▸ Lesetext:
Bergkristallpokal mit Emaildekor

Schweinberger, Hans II (vor 1579-1610) | Goldschmied

02:40

In dieser Vitrine sind herausragende Bergkristallarbeiten aus dem Breisgau versammelt. Vor allem die Städte Freiburg und Waldkirch waren im 16. Jahrhundert wichtige Zentren der Bergkristallbearbeitung. Die schwierige Kunst des Steinschnitts lag in den Händen der „Bruderschaft der Bohrer und Balierer“. Aufgabe der Bohrer war es, die Rohkristalle zu durchbohren, die Balierer schliffen und polierten sie. Dann gingen die Goldschmiede ans Werk: Sie fügten die einzelnen Kristallstücke zusammen – zu Gefäßen, Besteckteilen und anderen Gerätschaften, die sie nicht selten noch mit figürlichem oder ornamentalem Dekor veredelten.

Im Vergleich zu den kostbaren italienischen Steinschnittarbeiten wirken die deutschen Erzeugnisse etwas altmodisch und schwerfällig. Doch die Freiburger Künstler waren berühmt für ihren ungemein präzisen Facettenschliff.

Der hohe Deckelpokal ist dafür ein Paradestück. Er besteht aus fünf geschliffenen Bergkristallteilen, die durch silbervergoldete Fassungsringe verbunden sind. Die Fassung mit geätzten und teilweise emaillierten Maureskendekoren stammt von Hans II. Schweinberger, der nachweislich seit 1579 als Goldschmiedemeister in Augsburg wirkte.

Der kleinere Deckelpokal vereint mehrere Kennzeichen des Freiburger Stils: den senkrecht facettierten Schliff der Wandungen, die Gestaltung von Deckel und Fuß in Form einer Halbkugel sowie den eichelförmigen Deckelknauf. Stabilität gewinnt das fragile Kunstwerk durch drei ypsilonförmige Spangen, die in plastischen Löwenköpfen enden. Diese von Nürnberger und Augsburger Vorbildern inspirierte Goldschmiedearbeit stammt wahrscheinlich von dem Freiburger Burkart Frauenfeldt.

▸ Gespeicherte Datensätze:
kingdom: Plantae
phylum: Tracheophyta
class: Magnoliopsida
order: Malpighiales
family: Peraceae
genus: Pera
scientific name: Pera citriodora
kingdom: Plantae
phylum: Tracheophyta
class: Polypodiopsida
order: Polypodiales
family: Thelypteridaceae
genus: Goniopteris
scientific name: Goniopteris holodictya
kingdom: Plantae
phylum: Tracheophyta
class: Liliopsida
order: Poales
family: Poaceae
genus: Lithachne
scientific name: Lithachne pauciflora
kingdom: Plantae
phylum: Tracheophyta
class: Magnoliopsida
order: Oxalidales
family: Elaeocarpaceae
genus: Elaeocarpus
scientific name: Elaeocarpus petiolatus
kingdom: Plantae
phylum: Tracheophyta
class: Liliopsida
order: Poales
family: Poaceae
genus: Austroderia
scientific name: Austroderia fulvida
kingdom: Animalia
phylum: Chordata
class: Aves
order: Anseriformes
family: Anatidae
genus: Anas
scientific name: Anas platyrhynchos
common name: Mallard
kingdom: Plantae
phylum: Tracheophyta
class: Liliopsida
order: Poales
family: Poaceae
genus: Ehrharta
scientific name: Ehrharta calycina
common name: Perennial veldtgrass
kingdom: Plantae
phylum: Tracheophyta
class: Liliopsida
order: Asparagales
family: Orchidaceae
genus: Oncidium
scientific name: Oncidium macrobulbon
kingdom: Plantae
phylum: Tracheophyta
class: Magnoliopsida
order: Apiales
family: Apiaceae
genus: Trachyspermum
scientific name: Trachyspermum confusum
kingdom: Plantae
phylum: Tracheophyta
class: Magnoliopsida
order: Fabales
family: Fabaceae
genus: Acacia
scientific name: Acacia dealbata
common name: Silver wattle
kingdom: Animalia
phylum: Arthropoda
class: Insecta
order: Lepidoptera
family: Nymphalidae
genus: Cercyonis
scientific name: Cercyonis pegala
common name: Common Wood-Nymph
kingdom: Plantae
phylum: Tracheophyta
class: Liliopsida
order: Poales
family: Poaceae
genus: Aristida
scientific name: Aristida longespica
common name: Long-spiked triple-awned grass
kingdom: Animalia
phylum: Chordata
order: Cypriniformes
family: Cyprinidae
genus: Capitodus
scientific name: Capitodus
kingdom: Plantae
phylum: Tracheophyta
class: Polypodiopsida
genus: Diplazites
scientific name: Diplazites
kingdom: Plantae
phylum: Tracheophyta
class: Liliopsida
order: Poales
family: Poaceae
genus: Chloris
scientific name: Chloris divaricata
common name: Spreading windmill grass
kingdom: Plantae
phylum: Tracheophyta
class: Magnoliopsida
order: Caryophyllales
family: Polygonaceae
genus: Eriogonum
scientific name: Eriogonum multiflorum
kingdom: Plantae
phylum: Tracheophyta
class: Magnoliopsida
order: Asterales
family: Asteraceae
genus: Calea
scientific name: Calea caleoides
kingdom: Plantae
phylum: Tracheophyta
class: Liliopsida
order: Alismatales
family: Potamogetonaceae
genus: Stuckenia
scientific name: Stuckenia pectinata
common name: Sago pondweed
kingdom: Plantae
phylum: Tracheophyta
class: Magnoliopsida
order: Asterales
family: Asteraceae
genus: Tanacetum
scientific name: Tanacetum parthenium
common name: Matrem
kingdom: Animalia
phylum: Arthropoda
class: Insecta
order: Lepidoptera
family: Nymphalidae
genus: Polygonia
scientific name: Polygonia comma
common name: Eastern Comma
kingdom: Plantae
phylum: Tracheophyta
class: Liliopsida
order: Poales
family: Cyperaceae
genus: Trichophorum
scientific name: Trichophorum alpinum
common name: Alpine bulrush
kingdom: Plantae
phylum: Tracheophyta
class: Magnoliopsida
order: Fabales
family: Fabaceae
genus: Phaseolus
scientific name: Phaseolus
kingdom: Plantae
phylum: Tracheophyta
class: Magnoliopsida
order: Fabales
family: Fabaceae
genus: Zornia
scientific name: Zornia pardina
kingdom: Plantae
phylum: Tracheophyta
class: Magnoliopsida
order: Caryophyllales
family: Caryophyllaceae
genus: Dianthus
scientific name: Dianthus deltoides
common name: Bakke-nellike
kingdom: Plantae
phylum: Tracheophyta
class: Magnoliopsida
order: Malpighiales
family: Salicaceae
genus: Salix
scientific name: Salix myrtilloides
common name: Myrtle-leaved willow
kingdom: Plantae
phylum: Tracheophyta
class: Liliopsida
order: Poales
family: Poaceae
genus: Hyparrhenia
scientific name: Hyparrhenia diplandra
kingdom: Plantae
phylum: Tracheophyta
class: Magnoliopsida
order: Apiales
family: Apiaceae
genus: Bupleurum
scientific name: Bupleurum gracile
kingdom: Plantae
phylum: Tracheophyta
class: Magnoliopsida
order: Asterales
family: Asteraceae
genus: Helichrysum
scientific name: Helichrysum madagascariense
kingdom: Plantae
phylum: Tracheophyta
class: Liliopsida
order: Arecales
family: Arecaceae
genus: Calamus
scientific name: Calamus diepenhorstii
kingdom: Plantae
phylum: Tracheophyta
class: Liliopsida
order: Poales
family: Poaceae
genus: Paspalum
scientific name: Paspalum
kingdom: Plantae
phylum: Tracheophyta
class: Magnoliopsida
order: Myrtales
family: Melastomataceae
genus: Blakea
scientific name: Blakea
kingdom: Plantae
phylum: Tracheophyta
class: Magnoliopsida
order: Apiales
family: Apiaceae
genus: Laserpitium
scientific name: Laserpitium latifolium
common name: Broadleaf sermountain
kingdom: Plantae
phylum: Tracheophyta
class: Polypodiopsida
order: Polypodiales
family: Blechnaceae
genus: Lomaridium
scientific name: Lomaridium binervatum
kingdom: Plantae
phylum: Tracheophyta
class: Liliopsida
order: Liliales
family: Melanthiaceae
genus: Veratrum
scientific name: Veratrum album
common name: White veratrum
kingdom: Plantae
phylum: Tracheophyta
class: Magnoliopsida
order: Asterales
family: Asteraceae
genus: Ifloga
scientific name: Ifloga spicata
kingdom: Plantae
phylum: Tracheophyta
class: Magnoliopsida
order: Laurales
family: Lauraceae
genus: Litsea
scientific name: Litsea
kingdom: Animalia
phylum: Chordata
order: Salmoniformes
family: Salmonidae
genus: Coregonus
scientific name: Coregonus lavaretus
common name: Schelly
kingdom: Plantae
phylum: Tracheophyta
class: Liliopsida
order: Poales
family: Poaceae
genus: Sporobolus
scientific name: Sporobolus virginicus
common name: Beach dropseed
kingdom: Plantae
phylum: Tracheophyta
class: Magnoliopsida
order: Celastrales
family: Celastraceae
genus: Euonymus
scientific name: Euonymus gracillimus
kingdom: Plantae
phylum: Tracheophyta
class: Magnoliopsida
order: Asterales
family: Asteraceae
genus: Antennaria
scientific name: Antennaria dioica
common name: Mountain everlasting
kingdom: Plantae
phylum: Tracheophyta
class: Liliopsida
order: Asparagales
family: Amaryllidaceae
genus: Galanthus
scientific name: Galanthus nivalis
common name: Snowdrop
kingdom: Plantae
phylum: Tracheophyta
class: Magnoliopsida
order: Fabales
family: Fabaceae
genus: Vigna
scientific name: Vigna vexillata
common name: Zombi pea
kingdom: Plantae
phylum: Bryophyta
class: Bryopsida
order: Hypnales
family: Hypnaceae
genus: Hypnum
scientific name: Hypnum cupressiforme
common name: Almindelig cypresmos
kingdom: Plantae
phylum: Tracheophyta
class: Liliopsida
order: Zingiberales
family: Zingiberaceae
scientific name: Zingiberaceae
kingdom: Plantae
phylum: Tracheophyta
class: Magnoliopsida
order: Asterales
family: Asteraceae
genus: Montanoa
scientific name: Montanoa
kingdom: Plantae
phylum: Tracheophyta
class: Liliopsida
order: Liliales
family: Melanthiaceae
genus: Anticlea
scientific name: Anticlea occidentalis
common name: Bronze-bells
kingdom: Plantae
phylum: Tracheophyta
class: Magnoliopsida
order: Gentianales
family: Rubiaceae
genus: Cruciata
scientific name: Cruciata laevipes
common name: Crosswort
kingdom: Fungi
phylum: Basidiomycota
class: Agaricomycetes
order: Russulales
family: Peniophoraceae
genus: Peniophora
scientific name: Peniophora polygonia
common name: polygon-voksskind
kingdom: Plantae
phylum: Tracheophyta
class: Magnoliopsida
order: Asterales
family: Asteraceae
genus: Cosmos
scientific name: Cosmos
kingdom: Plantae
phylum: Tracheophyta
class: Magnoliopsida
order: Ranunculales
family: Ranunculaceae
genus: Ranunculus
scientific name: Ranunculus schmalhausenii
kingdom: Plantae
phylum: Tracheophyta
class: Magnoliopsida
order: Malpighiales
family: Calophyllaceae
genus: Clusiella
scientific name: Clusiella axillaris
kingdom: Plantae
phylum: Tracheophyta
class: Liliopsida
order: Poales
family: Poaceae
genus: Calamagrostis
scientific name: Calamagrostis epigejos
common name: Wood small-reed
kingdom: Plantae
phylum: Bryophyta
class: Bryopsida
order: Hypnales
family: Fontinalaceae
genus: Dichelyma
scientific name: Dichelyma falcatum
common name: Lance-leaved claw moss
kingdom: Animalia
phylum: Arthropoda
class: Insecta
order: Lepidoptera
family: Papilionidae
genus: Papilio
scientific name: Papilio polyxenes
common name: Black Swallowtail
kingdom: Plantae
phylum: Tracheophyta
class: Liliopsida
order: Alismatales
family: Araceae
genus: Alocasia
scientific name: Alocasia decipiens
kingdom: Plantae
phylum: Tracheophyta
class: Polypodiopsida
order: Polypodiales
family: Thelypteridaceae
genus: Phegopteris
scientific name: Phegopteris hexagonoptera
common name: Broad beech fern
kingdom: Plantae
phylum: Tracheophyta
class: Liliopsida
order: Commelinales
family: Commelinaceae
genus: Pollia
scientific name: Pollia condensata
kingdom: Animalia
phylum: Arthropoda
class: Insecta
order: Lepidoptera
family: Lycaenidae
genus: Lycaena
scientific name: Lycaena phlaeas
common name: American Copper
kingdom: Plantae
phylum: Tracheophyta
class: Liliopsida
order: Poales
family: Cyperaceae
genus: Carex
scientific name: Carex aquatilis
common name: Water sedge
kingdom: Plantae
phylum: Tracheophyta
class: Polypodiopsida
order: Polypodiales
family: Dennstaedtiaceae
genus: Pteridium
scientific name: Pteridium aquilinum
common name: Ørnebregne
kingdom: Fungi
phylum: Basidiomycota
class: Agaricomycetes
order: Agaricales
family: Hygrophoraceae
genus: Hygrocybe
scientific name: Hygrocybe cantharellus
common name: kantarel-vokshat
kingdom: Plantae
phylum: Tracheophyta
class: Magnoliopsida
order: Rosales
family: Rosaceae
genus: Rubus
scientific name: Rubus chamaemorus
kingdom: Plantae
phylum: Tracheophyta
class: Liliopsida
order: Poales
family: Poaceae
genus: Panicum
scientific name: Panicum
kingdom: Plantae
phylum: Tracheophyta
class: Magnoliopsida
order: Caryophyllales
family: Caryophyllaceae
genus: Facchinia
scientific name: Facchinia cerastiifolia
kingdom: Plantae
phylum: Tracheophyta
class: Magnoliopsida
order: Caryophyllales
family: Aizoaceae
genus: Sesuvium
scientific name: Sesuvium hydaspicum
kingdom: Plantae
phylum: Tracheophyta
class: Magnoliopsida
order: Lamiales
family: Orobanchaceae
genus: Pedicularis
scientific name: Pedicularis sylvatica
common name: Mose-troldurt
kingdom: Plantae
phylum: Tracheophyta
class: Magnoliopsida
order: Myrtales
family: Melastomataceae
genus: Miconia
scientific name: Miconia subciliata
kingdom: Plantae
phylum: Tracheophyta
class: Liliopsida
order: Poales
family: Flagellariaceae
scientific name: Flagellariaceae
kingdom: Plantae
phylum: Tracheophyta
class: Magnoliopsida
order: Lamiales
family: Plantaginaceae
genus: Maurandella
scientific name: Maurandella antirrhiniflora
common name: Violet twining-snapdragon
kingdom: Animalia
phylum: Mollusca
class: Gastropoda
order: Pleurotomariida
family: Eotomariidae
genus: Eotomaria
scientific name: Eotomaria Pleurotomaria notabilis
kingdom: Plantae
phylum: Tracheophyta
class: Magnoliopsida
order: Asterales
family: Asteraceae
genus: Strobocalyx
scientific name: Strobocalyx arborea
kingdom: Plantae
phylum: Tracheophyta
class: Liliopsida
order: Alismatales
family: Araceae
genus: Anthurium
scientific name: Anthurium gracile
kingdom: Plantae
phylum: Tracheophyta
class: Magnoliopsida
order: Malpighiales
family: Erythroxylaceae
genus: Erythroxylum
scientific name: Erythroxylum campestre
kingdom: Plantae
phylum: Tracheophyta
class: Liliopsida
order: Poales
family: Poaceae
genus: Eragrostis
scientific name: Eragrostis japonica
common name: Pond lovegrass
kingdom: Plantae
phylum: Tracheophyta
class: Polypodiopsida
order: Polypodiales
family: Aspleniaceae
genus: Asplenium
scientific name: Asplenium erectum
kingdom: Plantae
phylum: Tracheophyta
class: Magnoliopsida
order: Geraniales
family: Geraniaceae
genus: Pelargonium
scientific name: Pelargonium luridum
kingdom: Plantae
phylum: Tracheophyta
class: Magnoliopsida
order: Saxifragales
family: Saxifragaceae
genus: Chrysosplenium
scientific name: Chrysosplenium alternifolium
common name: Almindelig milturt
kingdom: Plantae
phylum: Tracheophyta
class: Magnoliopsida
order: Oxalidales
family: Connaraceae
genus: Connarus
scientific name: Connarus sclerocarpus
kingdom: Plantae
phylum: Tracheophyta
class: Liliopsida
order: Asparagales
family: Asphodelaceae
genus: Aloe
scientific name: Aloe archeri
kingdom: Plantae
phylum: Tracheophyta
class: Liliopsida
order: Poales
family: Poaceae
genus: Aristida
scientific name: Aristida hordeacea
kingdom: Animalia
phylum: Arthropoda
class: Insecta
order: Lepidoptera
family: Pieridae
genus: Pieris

▸ Aufgabenstellung:
1) Schreiben Sie aus dem Lesetext über den Bergkristallpokal alles von „In dieser Vitrine“ bis hinunter zu „ungemein präzisen Facettenschliff.“ ab.
2) Welche Kennzeichen des Freiburger Stils vereint laut dem Lesetext der kleinere Deckelpokal? Zählen Sie alle auf.

▸ Lösungen:
1)
In dieser Vitrine sind herausragende Bergkristallarbeiten aus dem Breisgau versammelt. Vor allem die Städte Freiburg und Waldkirch waren im 16. Jahrhundert wichtige Zentren der Bergkristallbearbeitung. Die schwierige Kunst des Steinschnitts lag in den Händen der „Bruderschaft der Bohrer und Balierer“. Aufgabe der Bohrer war es, die Rohkristalle zu durchbohren, die Balierer schliffen und polierten sie. Dann gingen die Goldschmiede ans Werk: Sie fügten die einzelnen Kristallstücke zusammen – zu Gefäßen, Besteckteilen und anderen Gerätschaften, die sie nicht selten noch mit figürlichem oder ornamentalem Dekor veredelten.

Im Vergleich zu den kostbaren italienischen Steinschnittarbeiten wirken die deutschen Erzeugnisse etwas altmodisch und schwerfällig. Doch die Freiburger Künstler waren berühmt für ihren ungemein präzisen Facettenschliff.

2)
- der senkrecht facettierte Schliff der Wandungen
- die Gestaltung von Deckel und Fuß in Form einer Halbkugel
- der eichelförmige Deckelknauf